А уж она!.. Она, кажется, вся состояла из одного неизъяснимого наслаждения! Через каждые пять-шесть движний по телу ее пробегала мелкая, но ясно ощутимая им дрожь, она с пристоном выдыхала: ммыхх! - вытягивалась в тугую струну и на мгновение замирала, вынуждая замереть и его, а когда дрожь проходила и он вновь изо всех сил впивался в нее, она со всхлипом вновь цепко, и руками и ногами, обхватывала его, пять-шесть раз дергалась и с дрожью вновь вытягивалась в струнку.

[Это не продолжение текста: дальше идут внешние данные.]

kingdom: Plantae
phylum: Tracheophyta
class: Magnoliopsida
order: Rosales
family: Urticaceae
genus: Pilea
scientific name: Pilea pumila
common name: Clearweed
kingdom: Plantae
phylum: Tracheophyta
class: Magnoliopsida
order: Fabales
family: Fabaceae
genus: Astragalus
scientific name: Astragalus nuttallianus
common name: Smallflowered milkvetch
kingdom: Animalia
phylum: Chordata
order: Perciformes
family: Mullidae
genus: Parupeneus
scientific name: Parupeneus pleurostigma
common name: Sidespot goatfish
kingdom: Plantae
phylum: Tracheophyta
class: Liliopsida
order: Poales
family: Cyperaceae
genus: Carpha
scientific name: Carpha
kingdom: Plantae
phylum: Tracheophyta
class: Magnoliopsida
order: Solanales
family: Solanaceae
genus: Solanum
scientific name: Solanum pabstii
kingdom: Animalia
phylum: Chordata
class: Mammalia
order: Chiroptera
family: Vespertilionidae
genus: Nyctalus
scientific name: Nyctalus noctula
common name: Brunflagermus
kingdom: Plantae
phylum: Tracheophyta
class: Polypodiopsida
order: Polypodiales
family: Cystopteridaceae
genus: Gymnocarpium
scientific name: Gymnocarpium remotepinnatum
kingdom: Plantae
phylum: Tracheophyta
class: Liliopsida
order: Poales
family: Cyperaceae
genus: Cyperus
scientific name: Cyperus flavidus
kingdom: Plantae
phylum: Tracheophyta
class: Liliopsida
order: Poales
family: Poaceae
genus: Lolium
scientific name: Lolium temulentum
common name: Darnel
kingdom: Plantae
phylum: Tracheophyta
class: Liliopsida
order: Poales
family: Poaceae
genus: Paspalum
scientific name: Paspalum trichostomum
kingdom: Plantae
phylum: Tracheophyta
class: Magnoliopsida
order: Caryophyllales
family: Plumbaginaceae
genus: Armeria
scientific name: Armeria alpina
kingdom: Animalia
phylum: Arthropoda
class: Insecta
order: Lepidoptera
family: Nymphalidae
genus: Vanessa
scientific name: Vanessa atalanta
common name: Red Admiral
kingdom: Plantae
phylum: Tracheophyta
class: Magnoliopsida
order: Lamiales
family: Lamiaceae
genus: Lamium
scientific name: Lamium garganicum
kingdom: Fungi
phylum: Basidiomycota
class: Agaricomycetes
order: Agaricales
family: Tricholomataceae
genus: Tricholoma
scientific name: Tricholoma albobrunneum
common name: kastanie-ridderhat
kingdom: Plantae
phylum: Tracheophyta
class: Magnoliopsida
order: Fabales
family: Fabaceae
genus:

Это повторилось уже, кажется, больше десятка раз, без всяких изменений с ее стороны, только "там" стало сыро и очень просторно, и Дмитрию, чтобы сохранить полноту ощущений, приходилось все увеличивать размах движений, так что в конце концов, не рассчитав и забывшись (уж какой тут расчет!), он выскочил из нее, а когда опустил руку воздвигнуть все на прежнее место, вдруг почувствовал, как из нее буквально фонтаном изверглось что-то, и она вновь, задрожав и замычав, вытянулась и замерла.

"Так вот как это у них! Похлеще чем у мужиков! А я-то думал..." - он приостановился и услышал, как бешено колотится сердце, и почувствовал, какой он горячий и мокрый - как из бани.

И тут в дверь постучали.

Холодный ужас пополз у него по спине. "А вдруг Любаня вернулась!" Сердце тукнуло и упало, а с ним сразу и вся мужская сила.

Юли в этот момент, обвив его руками и ногами, бешено впивалась в его губы поцелуем. Услышав стук, она, нисколько не изменив позы, не вздрогнув даже, отвернула лицо в сторону, глубоко вдохнула, выдохнула и совершенно спокойным, ледяным с оттенком недовольства голосом громко спросила:

- Ну кто? Чего надо?

- Я это, боярыня, Ефим. Баня топится, а вот стол... На сколько человек?

Юли дернула головой, спрашивая взглядом: на сколько? Дмитрий кое-как высвободил руку, махнул: на всех, мол.

- Ну на всех наших, кто здесь, на восьмерых. Сам, что ли, сообразить не мог?! - взвинчивая недовольство, проговорила Юли. - Иди, я сейчас.

- Я уже думал, может, он захочет с княгиней только... Ладно, иду.

Юли прислушивалась несколько мгновений к удаляющимся шагам, все еще не расцепляя ни рук, ни ног, длинно прижалась к нему, но ощутив, как он увял, раскинулась, потянулась:

- Вставай, храбрец, одевайся быстро. Вон вода холодная в ведре, плесни в лицо, да посиди немножко, охолони, а я побежала.

Неуловимо, как только она умела, выскользнула вбок, прыгнула к ведру, брызнула водой себе в лицо раз, другой, юркнула за занавеску, пошуршала там недолго и появилась одетой, затянутой, строгой, недоступной, готовой встречать приехавшего князя - для нее ничего не произошло, а он все лежал, растерзанный, расхлюстанный, потный и, наверное, красный, без сил.